* [The exercise] Rewrite these rows with every "kingdom" changed to "regnum" and everything else left the same. Omit the pictures.

○ ○ ○

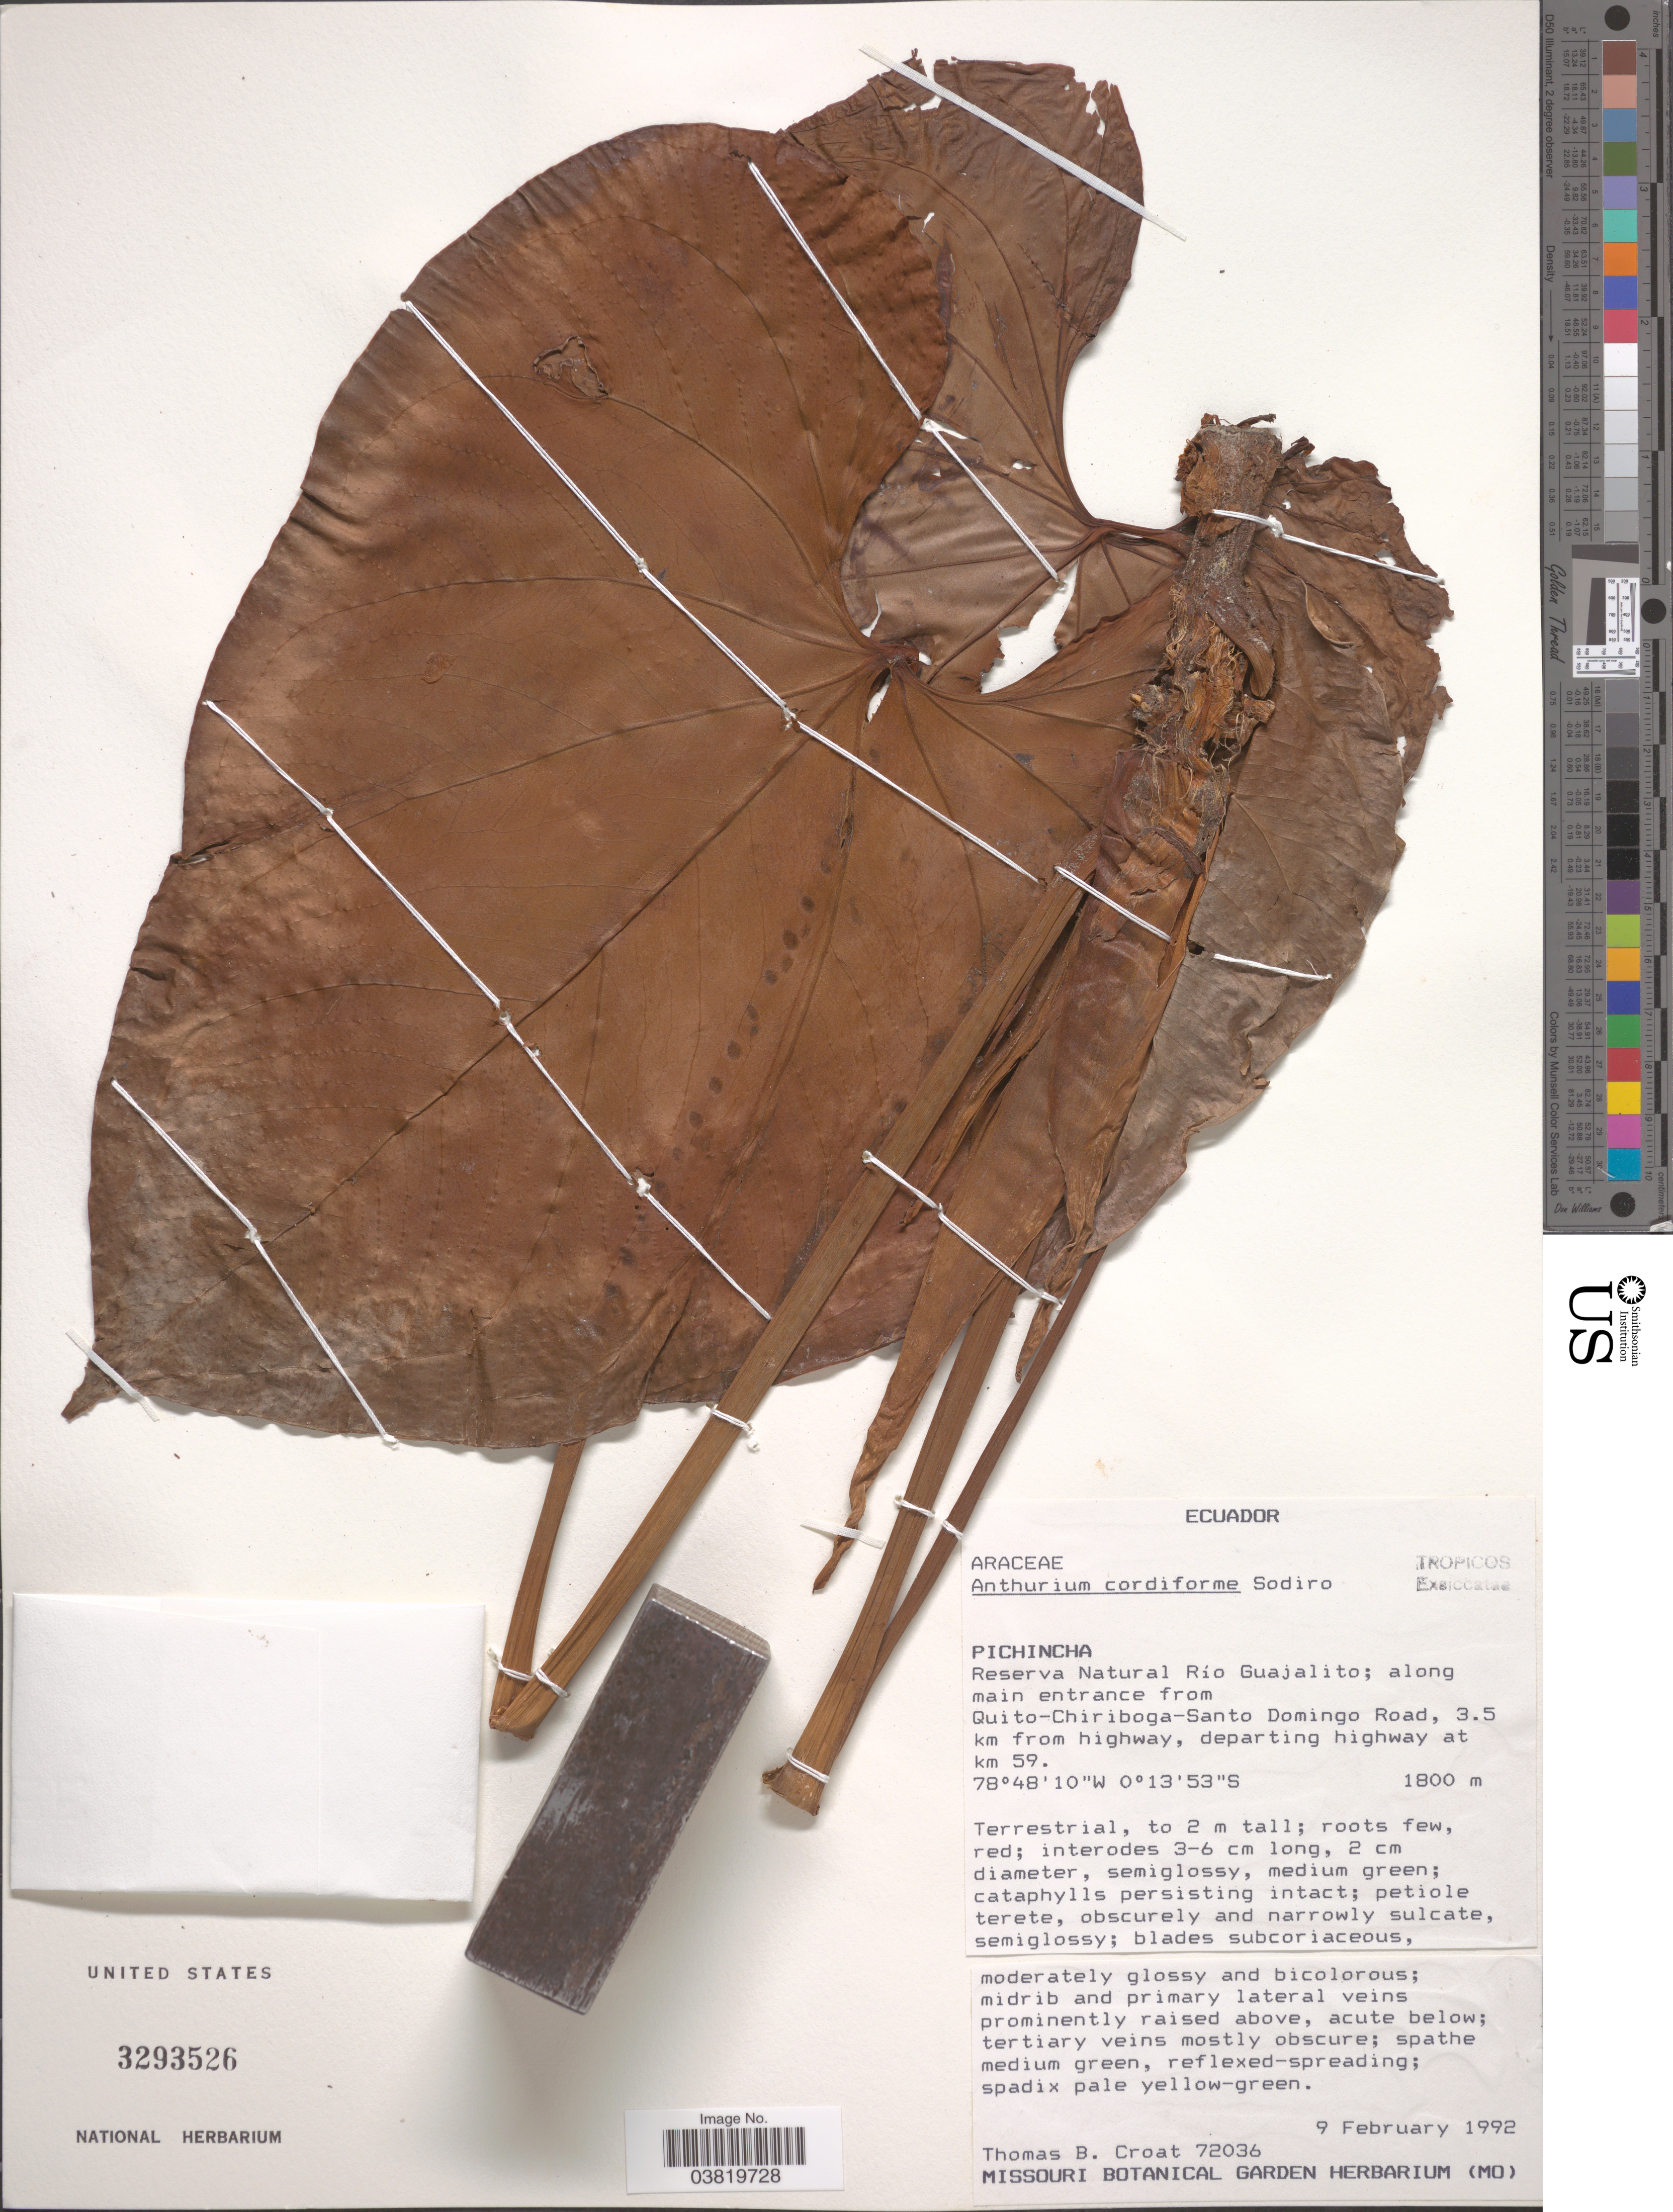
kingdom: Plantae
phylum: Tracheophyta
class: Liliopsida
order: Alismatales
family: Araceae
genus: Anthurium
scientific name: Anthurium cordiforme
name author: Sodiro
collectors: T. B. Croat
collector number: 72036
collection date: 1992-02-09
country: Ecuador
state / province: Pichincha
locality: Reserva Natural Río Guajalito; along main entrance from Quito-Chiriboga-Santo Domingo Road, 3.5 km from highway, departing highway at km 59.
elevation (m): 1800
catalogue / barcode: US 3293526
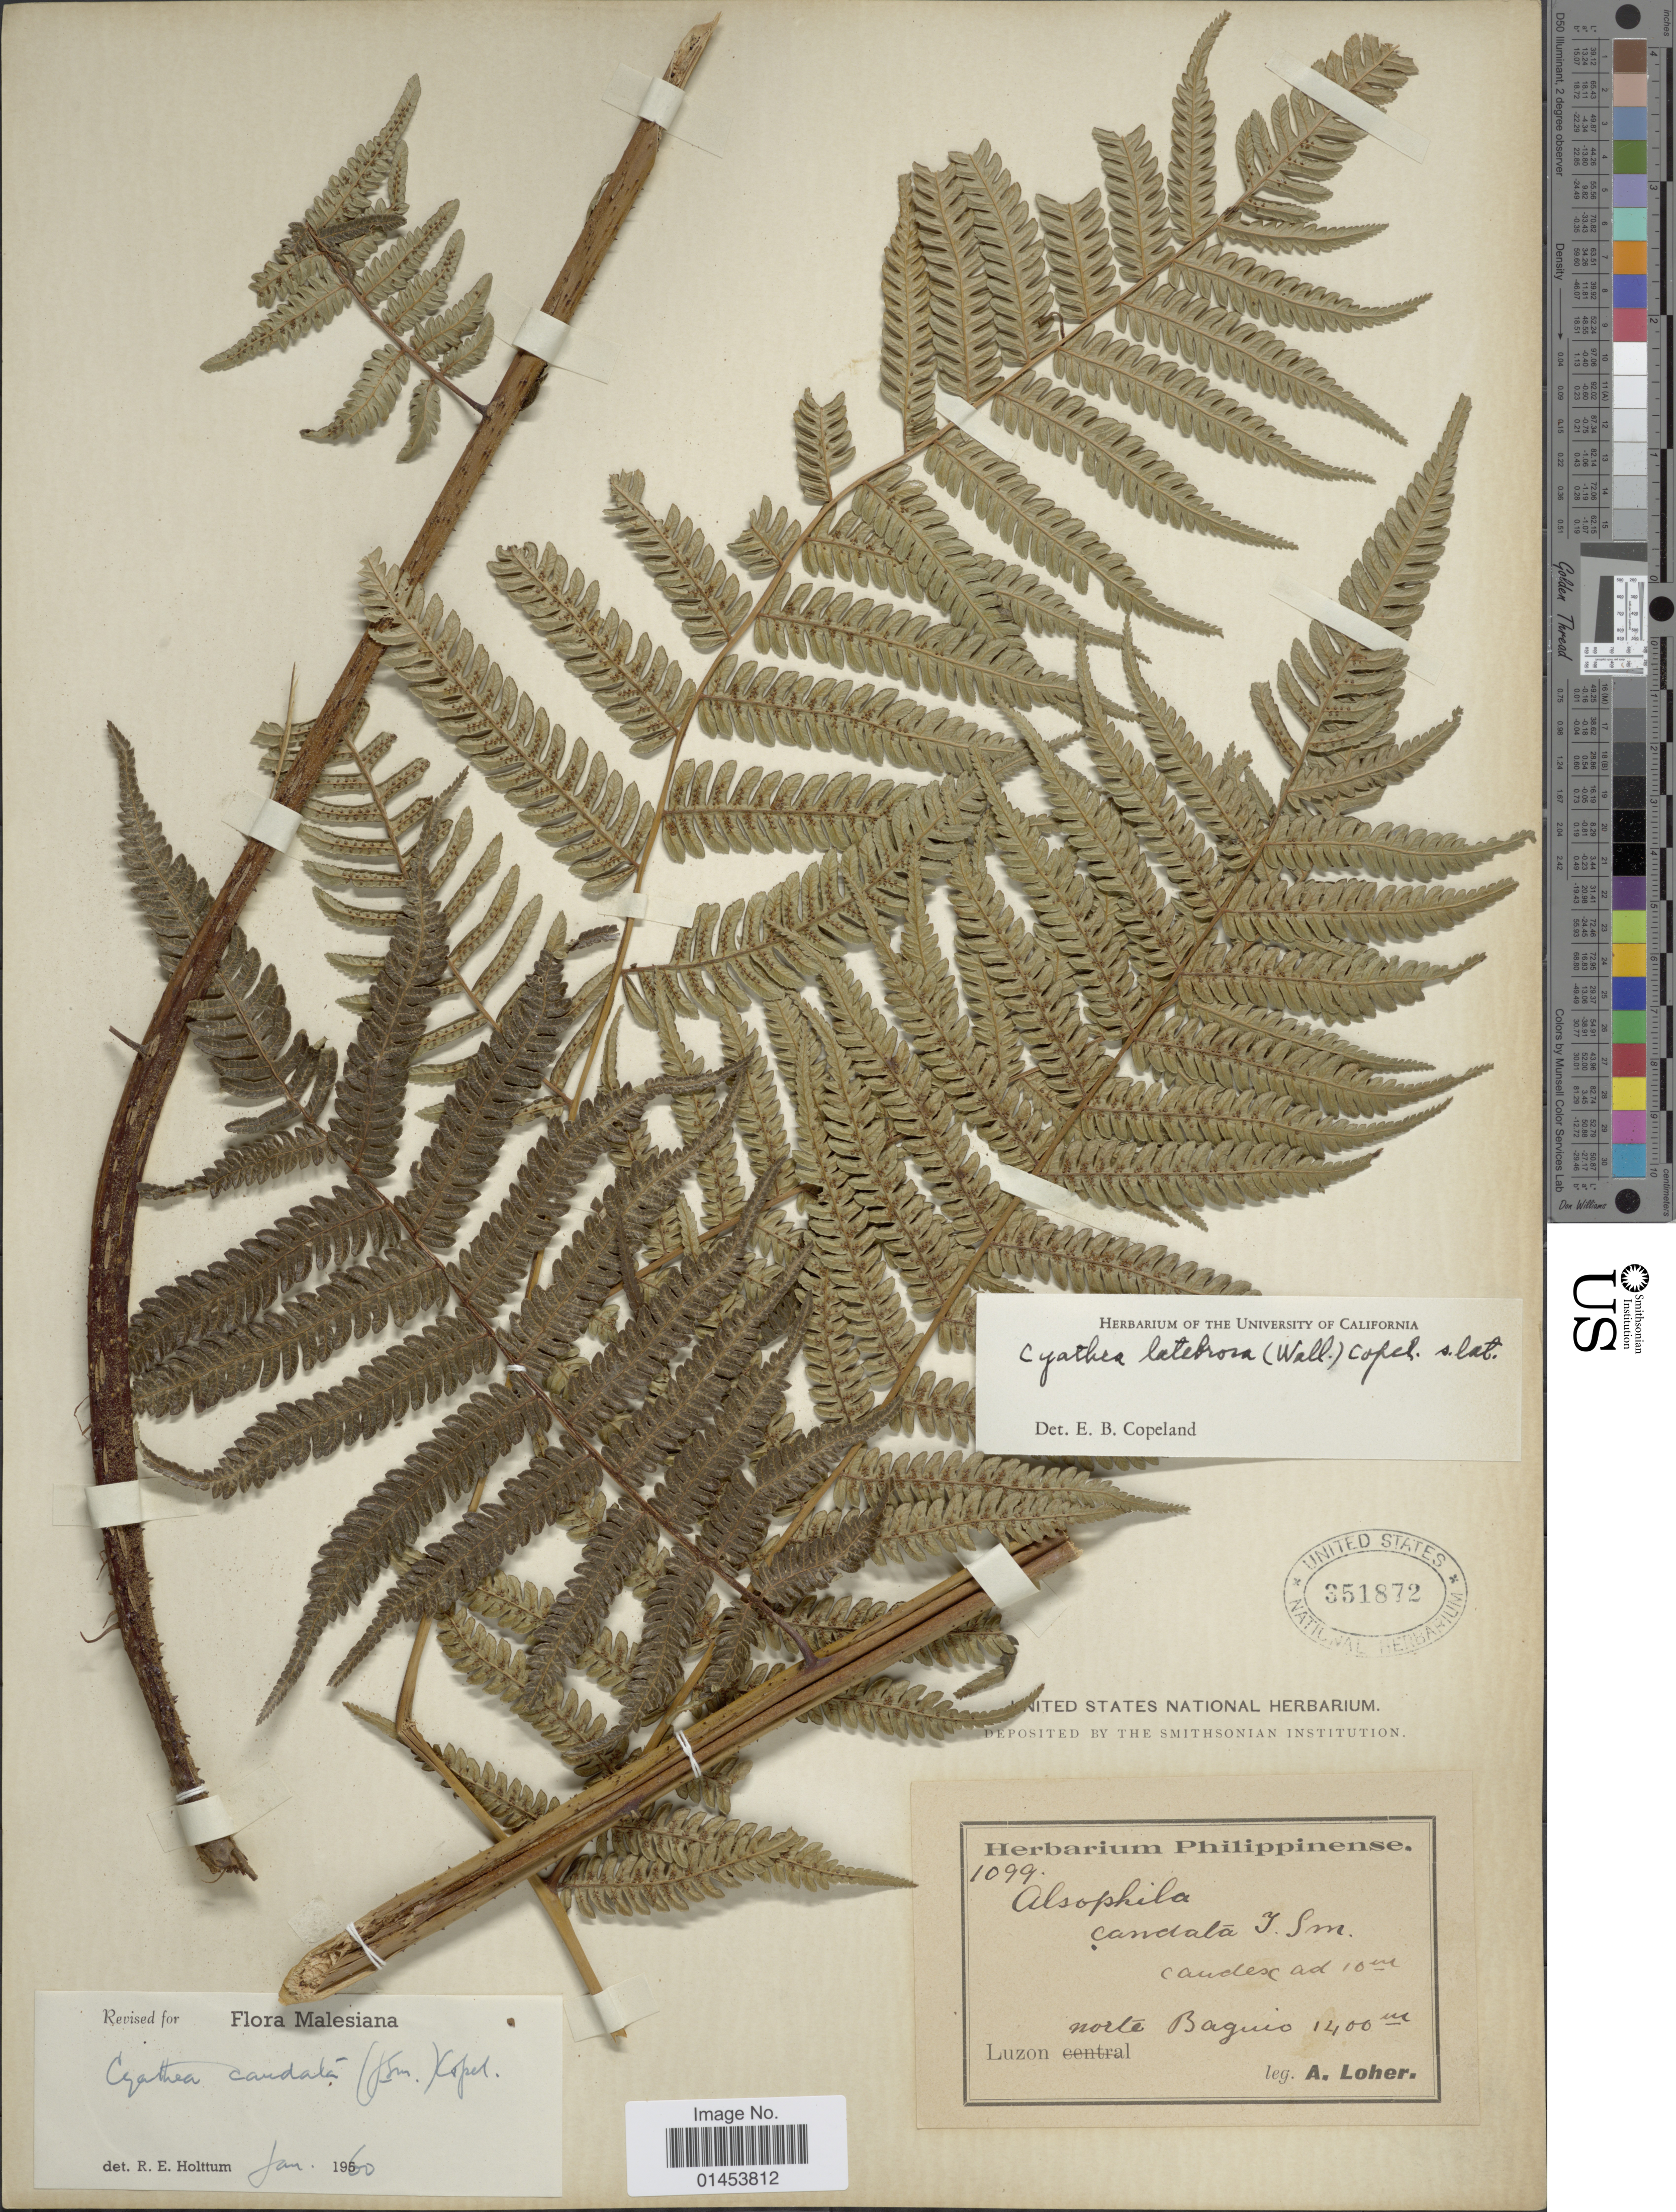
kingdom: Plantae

○ ○ ○

* [Task answer]
regnum: Plantae
phylum: Tracheophyta
class: Liliopsida
order: Alismatales
family: Araceae
genus: Anthurium
scientific name: Anthurium cordiforme
name author: Sodiro
collectors: T. B. Croat
collector number: 72036
collection date: 1992-02-09
country: Ecuador
state / province: Pichincha
locality: Reserva Natural Río Guajalito; along main entrance from Quito-Chiriboga-Santo Domingo Road, 3.5 km from highway, departing highway at km 59.
elevation (m): 1800
catalogue / barcode: US 3293526
regnum: Plantae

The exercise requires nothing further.